In case your wondering which way is faster the loop method is ~3 times faster than using streams.

Benchmark                     Mode  Cnt      Score     Error  Units
testStreams.Bench.loops       avgt    5     75.221 ±   0.576  ns/op
testStreams.Bench.streams     avgt    5    257.713 ±  13.125  ns/op

Solution 4

You can do this:

List<Integer> result1 = IntStream
    .rangeClosed(1, 10)
    .boxed()
    .filter(i -> 10 % i == 0)
    .map(i -> (i != 5 ? Stream.of(i, 10 / i) : Stream.of(i)))
    .flatMap(Function.identity())
    .collect(Collectors.toList());

View more solutions

57,379

moon

Learn. Live. Sleep....and occasionally do other things.

Updated on May 15, 2020

Comments

moon almost 4 years

I have the following code and would like to implement it using lambda functions just for fun. Can it be done using the basic aggregate operations?

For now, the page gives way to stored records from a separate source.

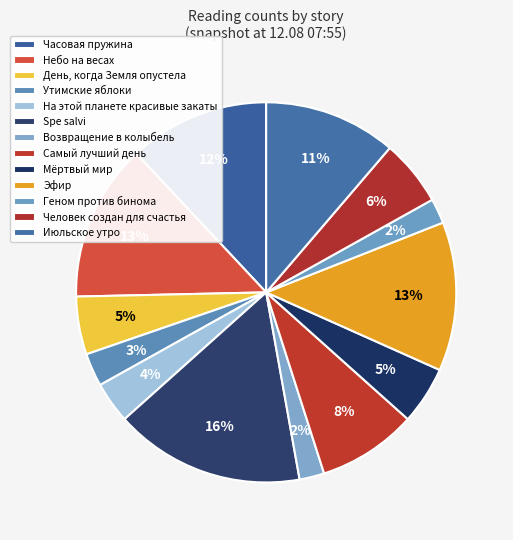

What portion of the pie excludes На этой планете красивые закаты?

96.5%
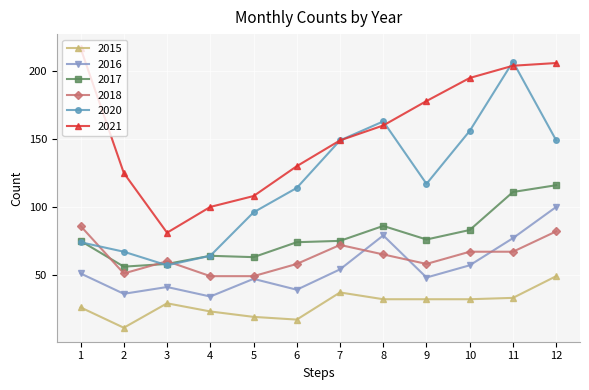

What is the difference between the highest and lowest values at 3?

52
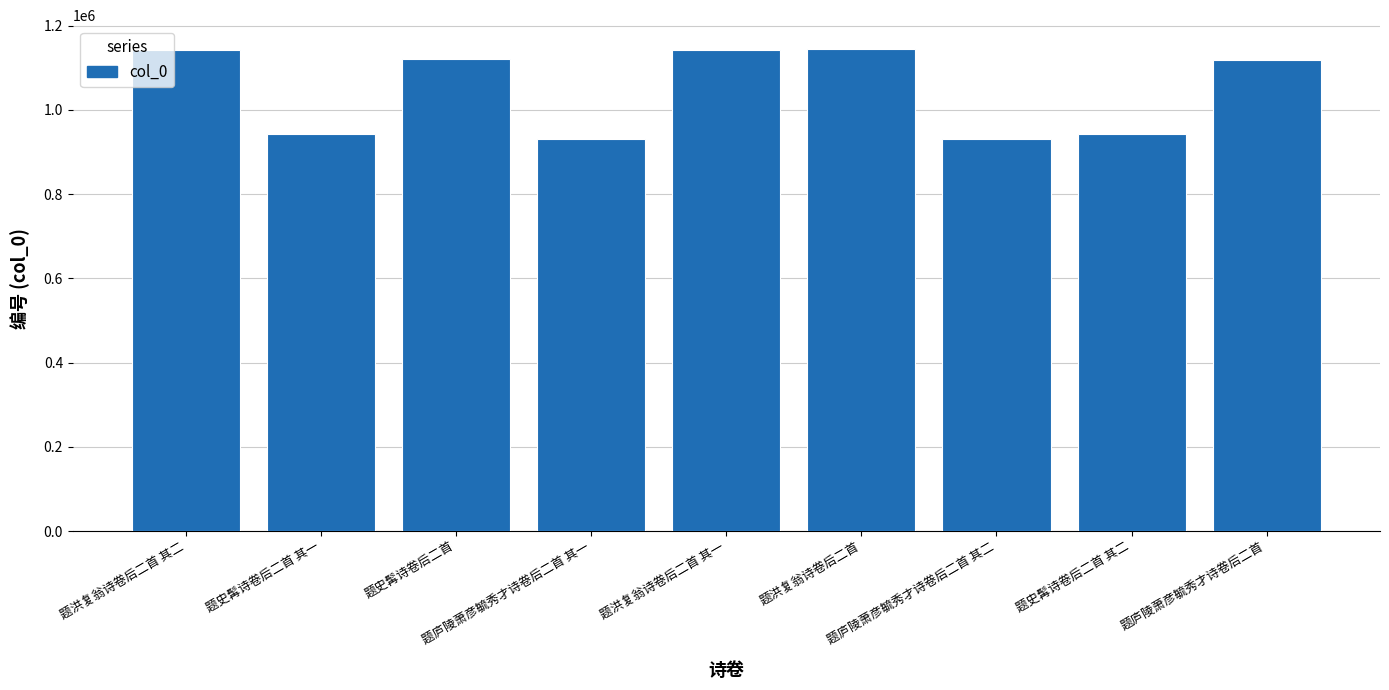

The chart shows a value of 1118465 at 题庐陵萧彦毓秀才诗卷后二首. True or false?

True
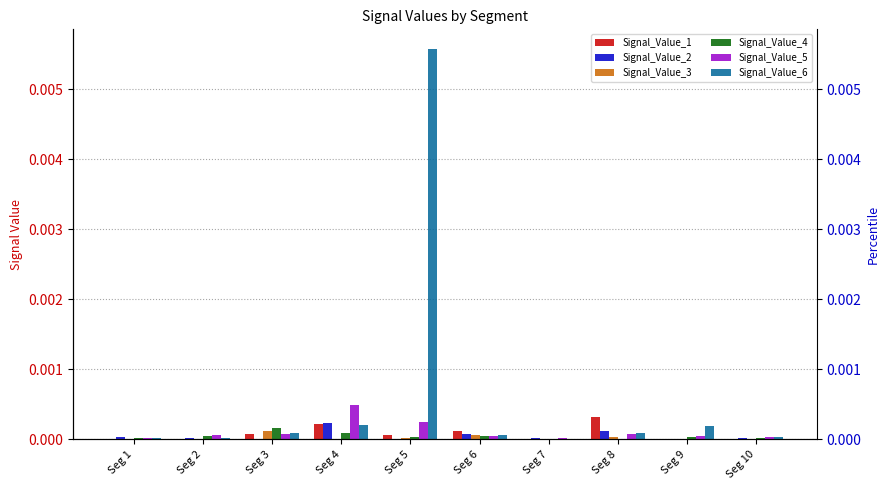

Between Seg 7 and Seg 1, which is larger?

Seg 1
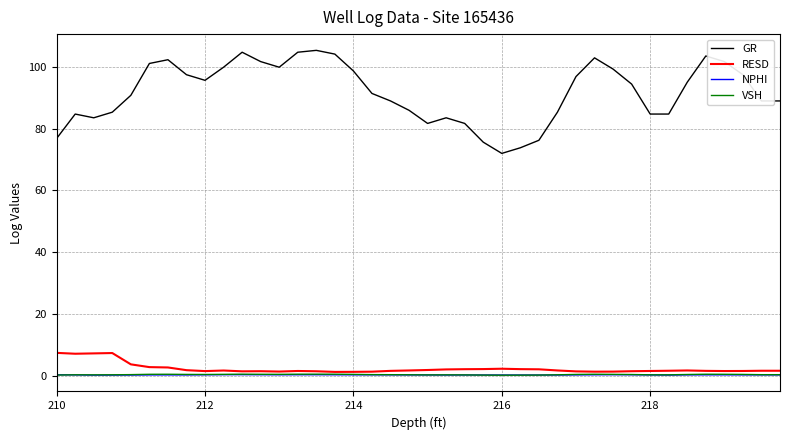

What is the difference between the maximum and minimum values in the NPHI series?

0.2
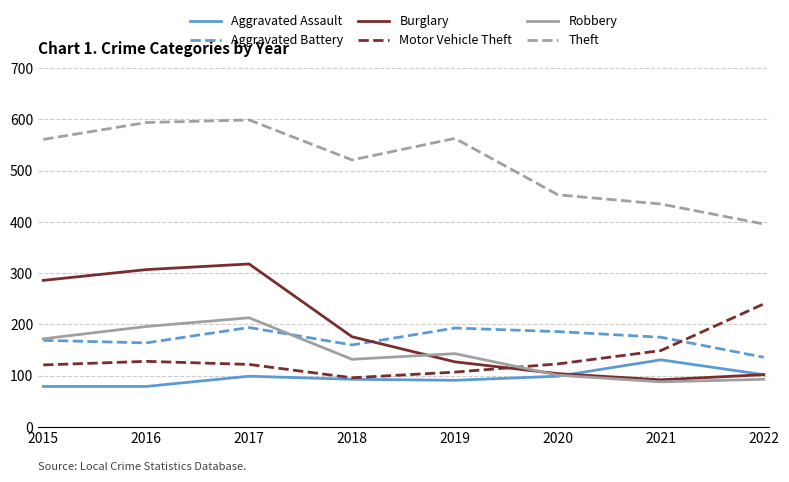

In Robbery, how many points are higher than both neighbors (excluding endpoints)?

2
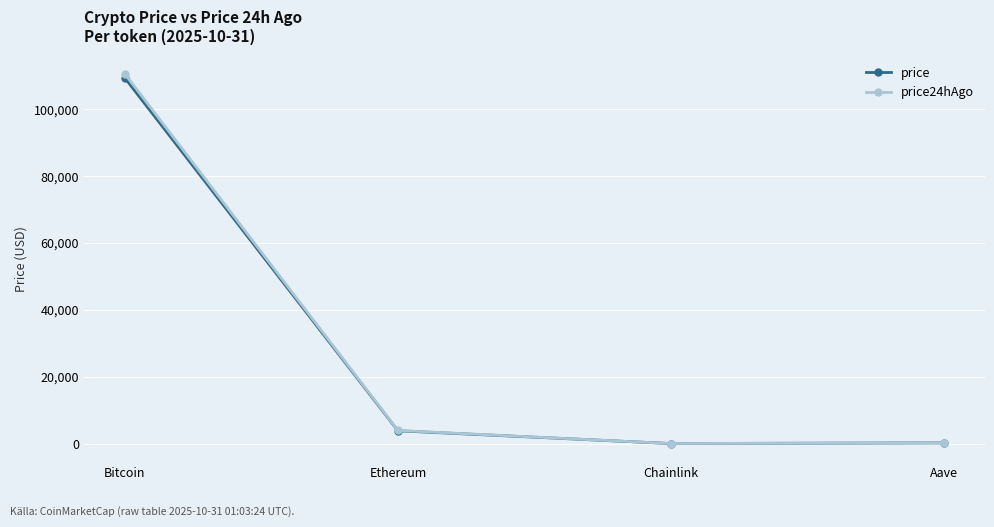

Where is the first local minimum for price24hAgo?

Chainlink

List<Integer> result = new ArrayList<>();

for (int i = 1; i <= 10; i++) {
    if (10 % i == 0) {
        result.add(i);
        if (i != 5) {
            result.add(10 / i);
        }
    }
}

Using lambda:

List<Integer> result = IntStream.rangeClosed(1, 10)
                                .boxed()
                                .filter(i -> 10 % i == 0)
                                // a map or forEach function here?
                                // .map(return 10 / i -> if i != 5)
                                .collect(Collectors.toList());

moon almost 9 years

but is it possible to do it with map, filter, etc? I am trying to learn the basics of lambda functions. Thanks.
randers almost 9 years

@Z-1 I'm not sure if filters are able to do this, but the syntax would be .filter( i -> { return yourLogic; } )
Dioxin almost 9 years

@Z-1 A lambda expression arises from the use of a functional interface (an interface with only 1 abstract method, such as Runnable; may have multiple default methods). For example, a Thread accepts a Runnable in it's constructor. We could write new Thread(() -> { });. You can even create your own functional interfaces. So to answer "possible to do it with map and filter": yes. It works for all lambdas.
moon almost 9 years

This is interesting. Thanks for the benchmark. I noticed that too, Streams is much slower than traditional for loop.
Mantis almost 9 years

Depends on the application really, operations on ints are some of the simplest operartion you can do, for what you were doing here the overhead in setting up the stream is too high. I found the second answer on this post helpful.
the8472 almost 9 years

the stream overhead does indeed get smaller as the loop range grows larger. doesn't quite vanish in this case though.
marcus over 7 years

I like how you not only answer the question but you also teach how to think about the problem to get to the solution.